Cash flow projections should be prepared with and without PPP financing. Basic considerations for projections include: cash on hand, sources of cash, and uses of cash. When considering “sources” of cash, a business owner assesses future sales or services to be performed, the ease or difficulty of converting accounts receivable to cash, and other potential sources of cash, such as contributions from owners*, available credit lines and investments. Considerations for “uses” include payroll, accounts payable, payments, rent, utility costs, etc.

It is easier to predict uses of cash than sources of cash. When assessing sources, assumptions will have to be made about future sales or service volumes (versus budgeted or historical volumes), completing current work in process, and collecting receivables (in today’s environment versus historical periods). Documents should be gathered or prepared to support the sources and uses of cash in the projections. Your Dean Dorton or other business advisor can assist you with the projections.

After completion of this analysis, business owners may be more confident in their initial decision to apply for and receive the loan.

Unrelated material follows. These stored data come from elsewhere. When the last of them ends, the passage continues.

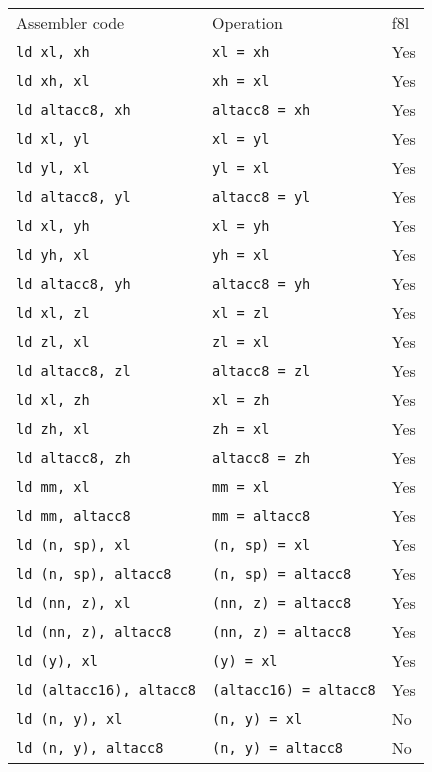 \documentclass{book}
\begin{document}
\begin{tabular}{l l l}
Assembler code                  & Operation                     & f8l \\
\texttt{ld xl, xh}              & \texttt{xl = xh}              & Yes \\
\texttt{ld xh, xl}              & \texttt{xh = xl}              & Yes \\
\texttt{ld altacc8, xh}         & \texttt{altacc8 = xh}         & Yes \\
\texttt{ld xl, yl}              & \texttt{xl = yl}              & Yes \\
\texttt{ld yl, xl}              & \texttt{yl = xl}              & Yes \\
\texttt{ld altacc8, yl}         & \texttt{altacc8 = yl}         & Yes \\
\texttt{ld xl, yh}              & \texttt{xl = yh}              & Yes \\
\texttt{ld yh, xl}              & \texttt{yh = xl}              & Yes \\
\texttt{ld altacc8, yh}         & \texttt{altacc8 = yh}         & Yes \\
\texttt{ld xl, zl}              & \texttt{xl = zl}              & Yes \\
\texttt{ld zl, xl}              & \texttt{zl = xl}              & Yes \\
\texttt{ld altacc8, zl}         & \texttt{altacc8 = zl}         & Yes \\
\texttt{ld xl, zh}              & \texttt{xl = zh}              & Yes \\
\texttt{ld zh, xl}              & \texttt{zh = xl}              & Yes \\
\texttt{ld altacc8, zh}         & \texttt{altacc8 = zh}         & Yes \\
\texttt{ld mm, xl}              & \texttt{mm = xl}              & Yes \\
\texttt{ld mm, altacc8}         & \texttt{mm = altacc8}         & Yes \\
\texttt{ld (n, sp), xl}         & \texttt{(n, sp) = xl}         & Yes \\
\texttt{ld (n, sp), altacc8}    & \texttt{(n, sp) = altacc8}    & Yes \\
\texttt{ld (nn, z), xl}         & \texttt{(nn, z) = altacc8}    & Yes \\
\texttt{ld (nn, z), altacc8}    & \texttt{(nn, z) = altacc8}    & Yes \\
\texttt{ld (y), xl}             & \texttt{(y) = xl}             & Yes \\
\texttt{ld (altacc16), altacc8} & \texttt{(altacc16) = altacc8} & Yes \\
\texttt{ld (n, y), xl}          & \texttt{(n, y) = xl}          & No \\
\texttt{ld (n, y), altacc8}     & \texttt{(n, y) = altacc8}     & No \\
\end{tabular}
\end{document}
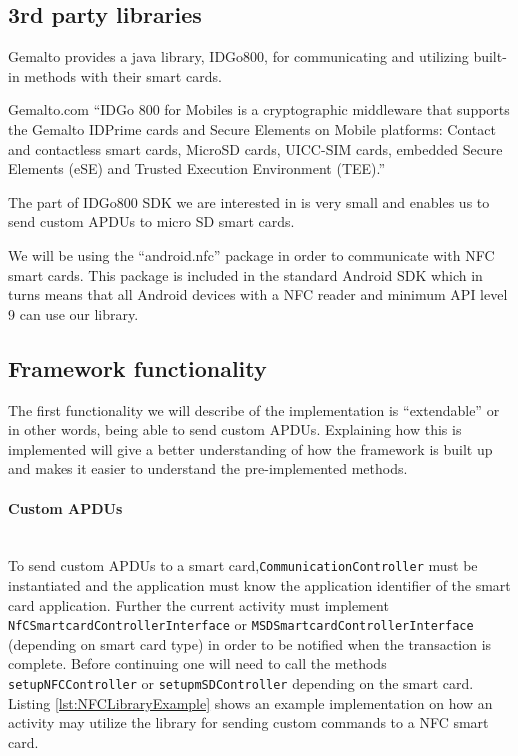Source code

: \subsection{3rd party libraries}
\label{sec:gemaltoApp}
Gemalto provides a java library, IDGo800, for communicating and utilizing built-in methods with their smart cards.

\begin{aquote}{Gemalto.com \cite{GemaltoIDGo800}}
``IDGo 800 for Mobiles is a cryptographic middleware that supports the Gemalto IDPrime cards and Secure Elements on Mobile platforms: Contact and contactless smart cards, MicroSD cards, UICC-SIM cards, embedded Secure Elements (eSE) and Trusted Execution Environment (TEE).''
\end{aquote}

The part of IDGo800 SDK we are interested in is very small and enables us to send custom APDUs to micro SD smart cards.

We will be using the ``android.nfc'' package in order to communicate with NFC smart cards. This package is included in the standard Android SDK which in turns means that all Android devices with a NFC reader and minimum API level 9 \cite{androidNFCminSDK} can use our library.

\subsection{Framework functionality}
\label{sec:func}
The first functionality we will describe of the implementation is ``extendable'' or in other words, being able to send custom APDUs. Explaining how this is implemented will give a better understanding of how the framework is built up and makes it easier to understand the pre-implemented methods.

\paragraph{Custom APDUs}\mbox{}\\
To send custom APDUs to a smart card,\texttt{CommunicationController} must be instantiated and the application must know the application identifier of the smart card application. Further the current activity must implement\\ \texttt{NfCSmartcardControllerInterface} or \texttt{MSDSmartcardControllerInterface} (depending on smart card type) in order to be notified when the transaction is complete. Before continuing one will need to call the methods \texttt{setupNFCController} or \texttt{setupmSDController} depending on the smart card. Listing \ref{lst:NFCLibraryExample} shows an example implementation on how an activity may utilize the library for sending custom commands to a NFC smart card.

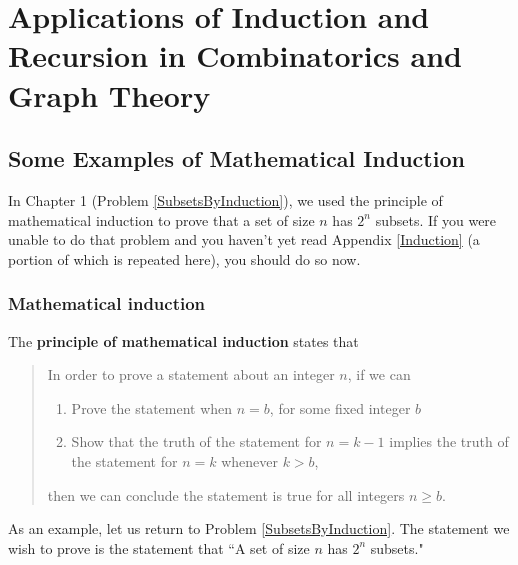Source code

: \chapter{Applications of Induction and Recursion in Combinatorics and
Graph Theory}
\label{InductionRecursion}
\section{Some Examples of Mathematical Induction}
 In Chapter 1 (Problem
\ref{SubsetsByInduction}), we used the principle of mathematical
induction to prove that a set of size $n$ has
$2^n$ subsets.  If you were unable to do that problem and you haven't yet
read Appendix \ref{Induction} (a portion of which is repeated here), you
should do so now.
\subsection{Mathematical induction}  The {\bf principle of mathematical
induction}
states that
\begin{quote}
In order to prove a statement about an integer $n$, if we
can\begin{enumerate}
\item Prove the statement when $n=b$, for some fixed integer $b$
\item Show that the truth of the statement for $n=k-1$ implies the truth
of the statement for $n=k$ whenever $k>b$,
\end{enumerate}
then we can conclude the statement is true for all integers $n\ge
b$.\end{quote} As an example, let us return to Problem
\ref{SubsetsByInduction}.  The statement we wish to prove is the
statement that ``A set of size $n$ has $2^n$ subsets."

If the analysis varies from the owners’ original thinking and causes doubt related to the initial good faith certification regarding the necessity of the loan, then the loan proceeds may be repaid by May 7 under the safe harbor. In either event, the analysis should bring more certainty in these uncertain times.

A note about other sources of cash. In addition to contributions from owners, other sources of cash may include lines of credit or other opportunities to borrow funds. However, it may be argued that it would be unfair for the SBA to consider the availability of “credit elsewhere” because the CARES Act says that “credit elsewhere” is not a consideration when determining whether a borrower qualifies for a PPP loan. This waiver of a standard SBA requirement is reiterated in the First IFR.